Our holiday sale, the biggest Syracuse University Press sale of the year, has begun! Take a look at some selected book options, perfect for holiday gifts, below.

The Gilded Age on Syracuse’s James Street book cover

The Gilded Age on Syracuse’s James Street combines newly published photographs with histories of the mansions and people that once occupied Syracuse’s most fashionable street. More than just beautiful facades, the mansions and people who inhabited them represented the cultural life, political leadership, industrial growth, and social reform that animated Syracuse and the nation during this period of opulence. Drawing on photos and rich archival material from the Onondaga Historical Association, Dennis Connors assembles an architectural and social history of Gilded Age James Street. These ornate homes were widely admired, drawing visits from Ulysses S. Grant and literary giant Henry James, but by the 1940s, many of the homes were demolished to accommodate post–World War II urban development.

The Adirondack Forest Preserve is the largest publicly protected wilderness in the Eastern United States, with a state constitutional provision guaranteeing that it be “forever kept as wild forest lands.” But just what does “wilderness” mean today? How has our understanding of that concept shifted, from the colonial implications of the term as first applied to the Adirondacks to a more inclusive usage, still contested, today? Part memoir, part New York history, and part meditation, Wild Forest Lands explores the rhetorical and spiritual meaning of the Adirondack “wilderness.” Author Phil Terrie revisits the literature and history of the region, reckoning with how his views on the places he has defended have evolved over time. Rich with detail, Wild Forest Lands grapples with the enduring power of the Adirondacks and what it truly means to preserve something that is, by nature, wild.

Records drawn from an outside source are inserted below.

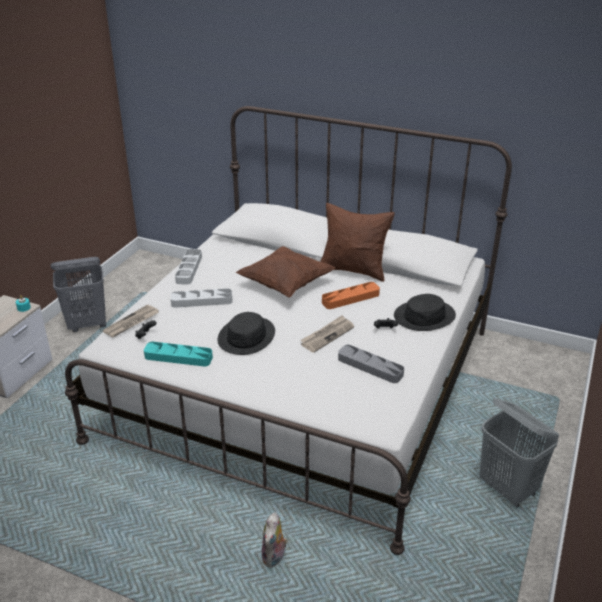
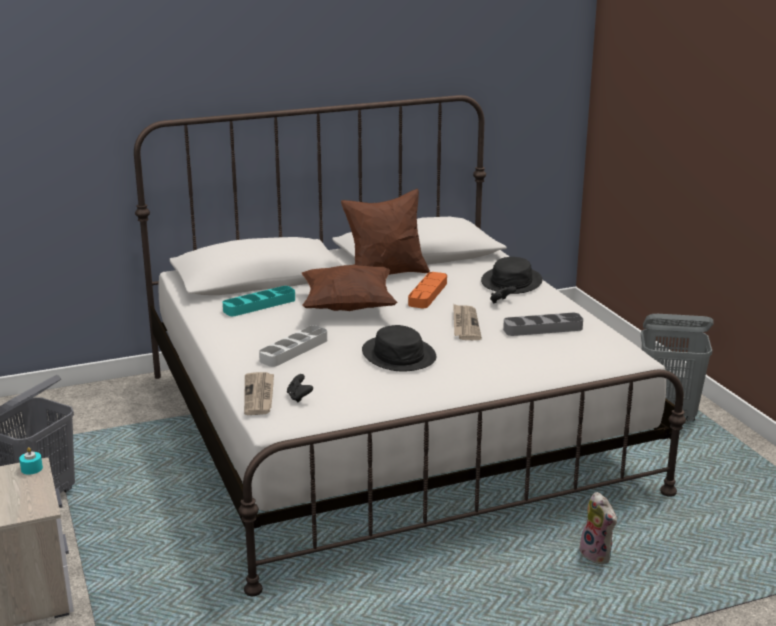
camera: 45 degrees left, 10 degrees down
turquoise tray [144,342,213,367] -> turquoise tray moved to [223,286,295,316]
grey tray [175,249,202,285] -> none

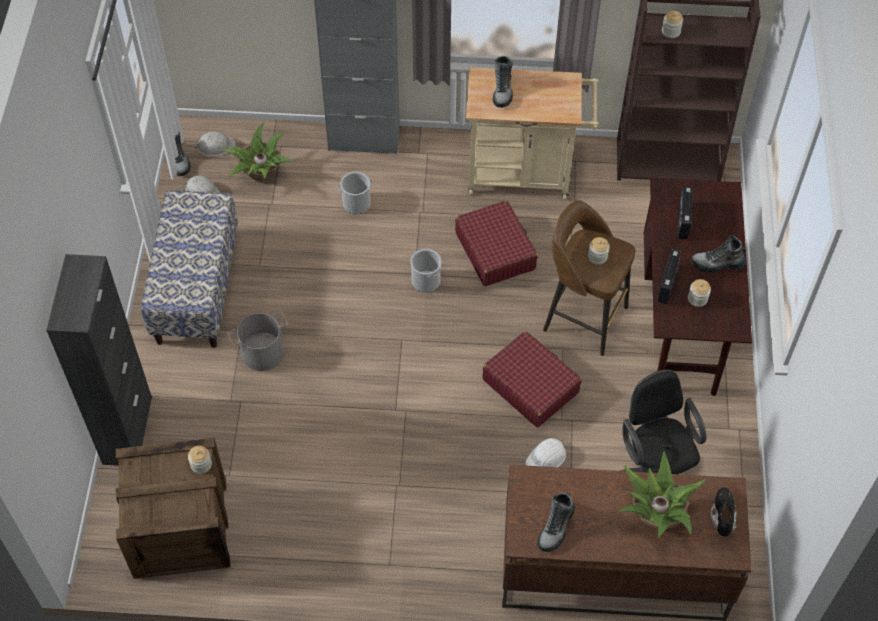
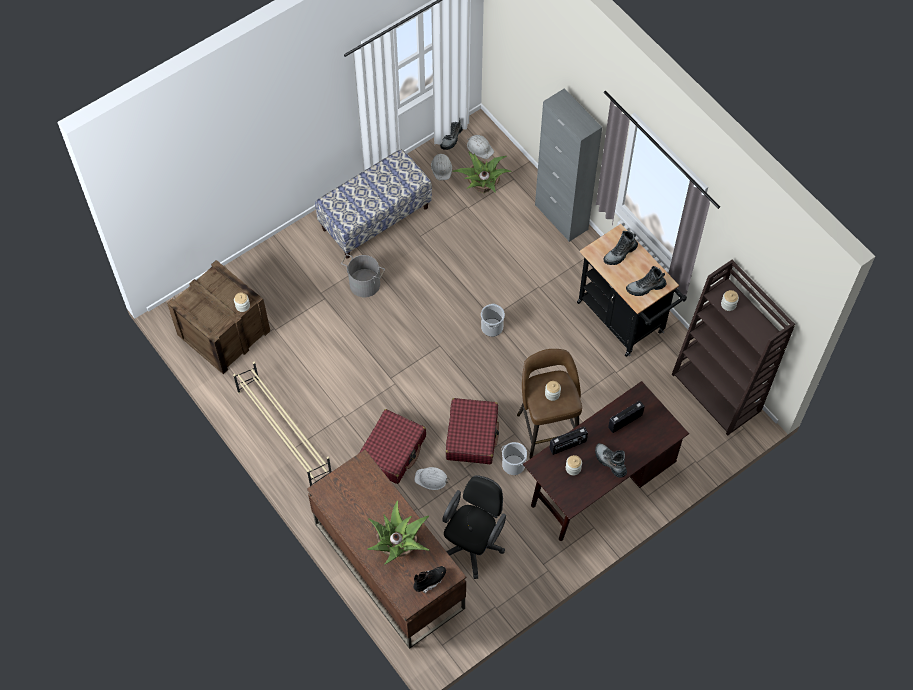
camera: 50 degrees right, 5 degrees up
black cabinet [46,254,152,466] -> none
bucket [338,172,373,214] -> bucket moved to [501,442,528,475]
red suitcase [455,201,538,286] -> red suitcase moved to [359,409,426,484]
beige cart [466,67,599,200] -> black cart [577,224,687,357]
boot [537,492,575,552] -> boot moved to [626,266,667,296]
none -> beige shoe rack [233,361,332,486]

An expansive bilingual anthology, Tracing the Ether showcases twenty-six acclaimed Saudi poets who are reimagining their place in our interconnected, digital world. Breaking away from the traditional focus on pre-Islamic Arabian poetry, this collection presents sixty-two contemporary poems that engage boldly with modernity, cyberspace, and globalization. These award-winning poets employ innovative forms and speculative frameworks to explore how social media and digital culture are reshaping notions of home, identity, and cultural boundaries. Their work demonstrates that far from merely imitating Western models, Saudi poets are crafting distinctive voices that speak to universal human experiences while remaining grounded in their cultural context.

Cover of "Fanny Palmer: The Life and Works of a Currier & Ives Artist" by Charlotte Streifer Rubinstein.

In Fanny Palmer: The Life and Works of a Currier & Ives Artist, author Charlotte Streifer Rubinstein chronicles the details of Palmer’s life, situating her work as the product of her own merit rather than as an achievement of Currier & Ives, and portraying the artist as an enterprising professional and one of the most versatile and prolific lithographers of her day. Largely ignored by art historians because of her status as a graphic artist and as an employee of famous male publishers, Palmer’s work was nonetheless a staple in nineteenth-century culture. Palmer was interested in recording all subjects that made up American life: her images of railroads, clipper ships, New York City, Civil War battle scenes, pictures of domestic bliss, and vistas of the newly opened West comprised at least two hundred of the company’s signed prints. A long-time employee of Currier & Ives, she also collaborated anonymously with other staff artists, supplying landscape backgrounds and architectural elements to countless compositions.